** Document extract follows **
Is it a ‘She-cession’? COVID’s economic crisis is hurting California women more than men
Did California’s unemployment troubles during the COVID-19 pandemic trigger a “she-cession?”
Has the state suffered through an economic crisis that hit people of color and less educated people harder?
A new study by the nonpartisan California Policy Lab, released Tuesday, suggests strongly that both answers are yes.
Nearly one of every three California workers sought regular unemployment benefits during the first year of the COVID-19 pandemic starting in March 2020.
The percentages were higher for women and less educated people. Thirty-five percent of female workers in California sought benefits, compared to 28% of men.
And women, along with Blacks, older people and less educated people tended to be unemployed longer than others, usually because it took them longer to find work. Many were employed in industries more vulnerable to the downtown, such as tourism-related occupations.
California’s economy, like the rest of the nation, crashed as the COVID-19 pandemic spread quickly in the spring of 2020. The state’s unemployment rate jumped from 4.1% in February 2020 to 16.1% by May. Latest reported rate was 5.4% in February..
** End of Document extract **
Exercise instructions:
(1) In the article on California's pandemic unemployment, what share of the state's female workers sought benefits?
(2) Quote the article on California's pandemic unemployment word for word, starting at "Nearly one of" and ending at "5.4% in February..".
The records that come next are from a different source and are not part of the article.
** Source data follows **
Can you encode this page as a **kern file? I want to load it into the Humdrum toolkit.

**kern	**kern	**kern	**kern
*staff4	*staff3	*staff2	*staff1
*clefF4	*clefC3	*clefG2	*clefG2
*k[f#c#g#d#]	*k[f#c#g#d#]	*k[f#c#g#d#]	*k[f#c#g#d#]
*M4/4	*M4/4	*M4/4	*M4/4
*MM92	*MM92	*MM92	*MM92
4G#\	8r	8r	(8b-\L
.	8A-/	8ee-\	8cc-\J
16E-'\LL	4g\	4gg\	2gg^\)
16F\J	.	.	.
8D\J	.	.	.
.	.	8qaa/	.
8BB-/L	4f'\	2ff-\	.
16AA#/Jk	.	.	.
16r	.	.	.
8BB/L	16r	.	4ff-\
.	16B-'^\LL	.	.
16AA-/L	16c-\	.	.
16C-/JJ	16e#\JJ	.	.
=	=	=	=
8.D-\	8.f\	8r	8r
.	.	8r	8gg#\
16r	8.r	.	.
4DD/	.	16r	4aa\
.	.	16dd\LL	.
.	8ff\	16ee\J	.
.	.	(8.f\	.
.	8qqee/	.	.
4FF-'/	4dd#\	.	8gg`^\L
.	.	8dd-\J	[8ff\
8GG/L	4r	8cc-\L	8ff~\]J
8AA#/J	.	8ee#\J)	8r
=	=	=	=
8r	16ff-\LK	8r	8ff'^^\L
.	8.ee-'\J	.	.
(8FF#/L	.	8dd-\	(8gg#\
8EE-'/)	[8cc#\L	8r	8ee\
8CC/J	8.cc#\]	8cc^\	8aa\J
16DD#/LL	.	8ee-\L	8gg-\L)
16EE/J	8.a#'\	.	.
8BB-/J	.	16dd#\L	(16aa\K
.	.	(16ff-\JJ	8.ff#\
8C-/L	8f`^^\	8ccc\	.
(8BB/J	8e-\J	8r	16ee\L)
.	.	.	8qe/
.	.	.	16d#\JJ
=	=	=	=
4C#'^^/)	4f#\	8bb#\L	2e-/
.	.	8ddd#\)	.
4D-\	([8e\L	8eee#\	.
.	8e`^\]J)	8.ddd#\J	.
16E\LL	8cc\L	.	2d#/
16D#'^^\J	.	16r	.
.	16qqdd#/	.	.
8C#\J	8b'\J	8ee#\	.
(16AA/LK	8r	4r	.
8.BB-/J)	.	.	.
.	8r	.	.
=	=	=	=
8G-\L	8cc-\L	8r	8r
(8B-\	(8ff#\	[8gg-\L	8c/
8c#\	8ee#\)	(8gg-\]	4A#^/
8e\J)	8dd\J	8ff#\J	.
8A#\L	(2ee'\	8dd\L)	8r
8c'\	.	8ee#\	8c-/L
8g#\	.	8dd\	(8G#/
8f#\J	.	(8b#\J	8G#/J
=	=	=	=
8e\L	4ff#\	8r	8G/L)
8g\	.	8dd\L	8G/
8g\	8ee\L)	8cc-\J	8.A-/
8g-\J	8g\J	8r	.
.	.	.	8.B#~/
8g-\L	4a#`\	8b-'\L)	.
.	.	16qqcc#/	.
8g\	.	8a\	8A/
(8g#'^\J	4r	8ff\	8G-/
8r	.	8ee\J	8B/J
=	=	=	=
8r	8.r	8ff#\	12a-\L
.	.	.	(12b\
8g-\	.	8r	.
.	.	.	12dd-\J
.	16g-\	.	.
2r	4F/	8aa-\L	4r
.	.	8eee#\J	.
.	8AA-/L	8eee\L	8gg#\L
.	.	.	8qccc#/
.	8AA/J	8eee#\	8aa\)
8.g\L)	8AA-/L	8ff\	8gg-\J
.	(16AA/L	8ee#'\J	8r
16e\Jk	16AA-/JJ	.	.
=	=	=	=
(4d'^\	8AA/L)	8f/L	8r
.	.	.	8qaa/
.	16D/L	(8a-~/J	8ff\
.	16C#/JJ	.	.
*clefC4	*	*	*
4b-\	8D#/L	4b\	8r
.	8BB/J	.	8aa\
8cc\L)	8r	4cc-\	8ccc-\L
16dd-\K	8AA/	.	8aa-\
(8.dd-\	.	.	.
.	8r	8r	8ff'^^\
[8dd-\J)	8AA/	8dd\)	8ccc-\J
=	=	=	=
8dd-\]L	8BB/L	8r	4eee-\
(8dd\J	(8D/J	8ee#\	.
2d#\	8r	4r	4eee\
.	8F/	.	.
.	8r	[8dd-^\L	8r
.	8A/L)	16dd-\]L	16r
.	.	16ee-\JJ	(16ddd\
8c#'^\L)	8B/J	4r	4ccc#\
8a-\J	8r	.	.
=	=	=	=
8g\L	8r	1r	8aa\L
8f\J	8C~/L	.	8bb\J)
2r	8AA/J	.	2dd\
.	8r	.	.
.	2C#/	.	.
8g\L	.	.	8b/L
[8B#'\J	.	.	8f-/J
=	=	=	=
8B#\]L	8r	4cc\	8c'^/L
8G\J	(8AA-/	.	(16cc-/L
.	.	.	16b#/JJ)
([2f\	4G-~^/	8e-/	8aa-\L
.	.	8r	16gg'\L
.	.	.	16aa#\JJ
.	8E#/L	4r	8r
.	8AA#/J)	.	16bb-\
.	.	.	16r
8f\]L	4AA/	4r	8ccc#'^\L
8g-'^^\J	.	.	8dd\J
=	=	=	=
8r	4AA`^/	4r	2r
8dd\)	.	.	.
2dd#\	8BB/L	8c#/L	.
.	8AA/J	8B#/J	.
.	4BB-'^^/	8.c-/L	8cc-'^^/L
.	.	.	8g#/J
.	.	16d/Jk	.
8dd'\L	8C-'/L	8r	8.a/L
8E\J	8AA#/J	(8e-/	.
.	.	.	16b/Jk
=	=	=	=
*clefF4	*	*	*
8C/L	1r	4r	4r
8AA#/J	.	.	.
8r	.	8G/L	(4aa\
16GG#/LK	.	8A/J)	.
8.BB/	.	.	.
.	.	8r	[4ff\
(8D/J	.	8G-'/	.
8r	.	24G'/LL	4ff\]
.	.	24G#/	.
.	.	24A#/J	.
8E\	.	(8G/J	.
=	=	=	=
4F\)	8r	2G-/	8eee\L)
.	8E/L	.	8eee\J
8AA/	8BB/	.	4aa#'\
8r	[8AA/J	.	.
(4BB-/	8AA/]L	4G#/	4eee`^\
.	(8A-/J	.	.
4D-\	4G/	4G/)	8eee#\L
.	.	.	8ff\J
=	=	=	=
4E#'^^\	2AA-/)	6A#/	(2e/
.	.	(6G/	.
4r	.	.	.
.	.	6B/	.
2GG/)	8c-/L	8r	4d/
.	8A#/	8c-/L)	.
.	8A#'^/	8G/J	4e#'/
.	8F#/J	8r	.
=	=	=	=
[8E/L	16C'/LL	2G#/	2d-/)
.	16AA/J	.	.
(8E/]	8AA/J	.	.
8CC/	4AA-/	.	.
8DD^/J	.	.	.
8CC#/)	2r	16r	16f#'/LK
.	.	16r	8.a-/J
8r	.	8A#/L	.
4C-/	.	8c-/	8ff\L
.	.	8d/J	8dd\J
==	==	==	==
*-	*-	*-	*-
** End of Source data **
Numbered answers:
(1) Thirty-five percent of female workers in California sought benefits.

(2)
Nearly one of every three California workers sought regular unemployment benefits during the first year of the COVID-19 pandemic starting in March 2020.
The percentages were higher for women and less educated people. Thirty-five percent of female workers in California sought benefits, compared to 28% of men.
And women, along with Blacks, older people and less educated people tended to be unemployed longer than others, usually because it took them longer to find work. Many were employed in industries more vulnerable to the downtown, such as tourism-related occupations.
California’s economy, like the rest of the nation, crashed as the COVID-19 pandemic spread quickly in the spring of 2020. The state’s unemployment rate jumped from 4.1% in February 2020 to 16.1% by May. Latest reported rate was 5.4% in February..